What your privacy tools miss.

A woman living in London with 101 black and white dogs. No direct identifiers. No regex match. No named entity. Anyone who has ever seen a Disney film can identify her. This is the category of sensitive data that redaction, tokenisation, and conventional DLP tools cannot see. It is the category Presential was built to catch.

What counts as PII, and what doesn’t.

Direct identifiers are easy. Names, addresses, national insurance numbers, phone numbers, email addresses, account numbers. Regulations define them. Regex catches them. Any competent DLP tool finds them.

Indirect identifiers are harder. A postcode plus a date of birth. A medical condition plus an age band. These don’t identify a person on their own. Combined, they reidentify individuals with surprising accuracy.

Circumstantial identifiers are hardest of all. A narrative detail that pins identity without naming anyone. A description of an event so unusual that only one person could be the subject. A pattern of facts that reveals who you’re reading about to anyone with enough context. A small-sample event, like an in-game medical emergency or a rare diagnosis, that identifies the individual the moment the incident is described.

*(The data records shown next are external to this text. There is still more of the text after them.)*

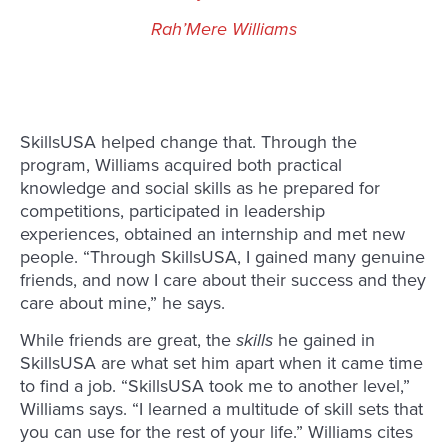
Rah’Mere Williams
SkillsUSA helped change that. Through the
program, Williams acquired both practical
knowledge and social skills as he prepared for
competitions, participated in leadership
experiences, obtained an internship and met new
people. “Through SkillsUSA, I gained many genuine
friends, and now I care about their success and they
care about mine,” he says.
While friends are great, the
skills
he gained in
SkillsUSA are what set him apart when it came time
to find a job. “SkillsUSA took me to another level,”
Williams says. “I learned a multitude of skill sets that
you can use for the rest of your life.” Williams cites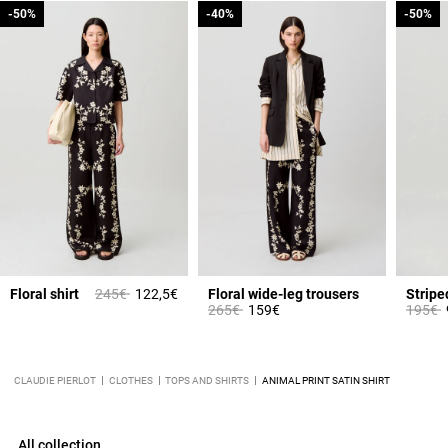
-50%
-50%
-40%
-40%
-50%
-50%
om
Price reduced from
to
Floral shirt
245€
122,5€
Floral wide-leg trousers
Stripe
Price reduced from
to
Price 
t
265€
159€
195€
CLAUDIE PIERLOT
CLOTHES
TOPS AND SHIRTS
ANIMAL PRINT SATIN SHIRT
All collection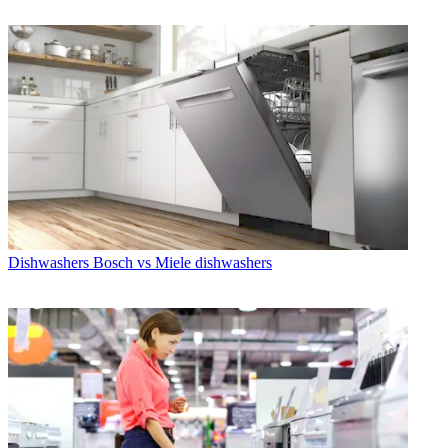
Dishwashers
Bosch vs Miele dishwashers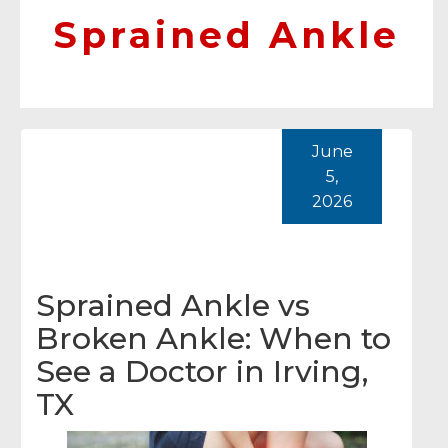
Sprained Ankle
June
5,
2026
Sprained Ankle vs
Broken Ankle: When to
See a Doctor in Irving,
TX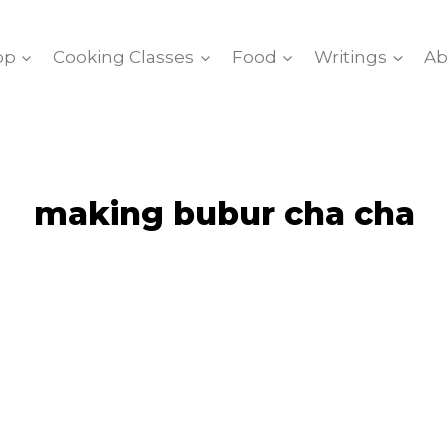
op
Cooking Classes
Food
Writings
Ab
making bubur cha cha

Why redaction and tokenisation fail.

A redaction tool scans for patterns. It finds a name and replaces it with [NAME-1]. It finds an account number and replaces it with [ACCOUNT-1]. Anything it doesn’t recognise as a pattern, it leaves intact.

A tokenisation tool replaces known entities with opaque identifiers. Same strength. Same weakness. The category of data it doesn’t know to protect stays fully exposed.

Neither approach sees a woman in London with 101 dogs. The quasi-identifier pattern is invisible to regex and to the named-entity models most DLP tools are built on. A combination of postcode, age, and job title identifies one specific employee without any of those three fields being flagged as sensitive in isolation. A sentence where the event itself is the identifier, like a heart attack during a specific televised match, cannot be anonymised by removing names.

These aren’t edge cases. In clinical notes, legal filings, complaint records, and performance reports, the most commercially valuable data is precisely the contextual narrative that conventional tools cannot redact without destroying.

What Presential sees.

Presential’s detection is trained on the full range of identifiability. Direct identifiers. Combinations of indirect identifiers that become identifying at a threshold. Circumstantial narrative that pins identity without any single field being sensitive. Small-sample events that cannot be stripped of PII because the event is itself the PII.

Where conventional tools report a clean scan, Presential reports what the document actually reveals. Where conventional tools replace a name with a placeholder, Presential replaces a narrative pattern with a different but semantically equivalent one. The downstream AI sees a coherent story. The original identities are gone.

The boundary that actually matters.

The line between “safe to send” and “privacy breach” isn’t drawn by whether names were removed. It’s drawn by whether identification is possible. Every privacy tool on the market is built around the first definition. Presential is built around the second.

If you’ve tried a DLP or redaction tool and found it insufficient, this is usually why.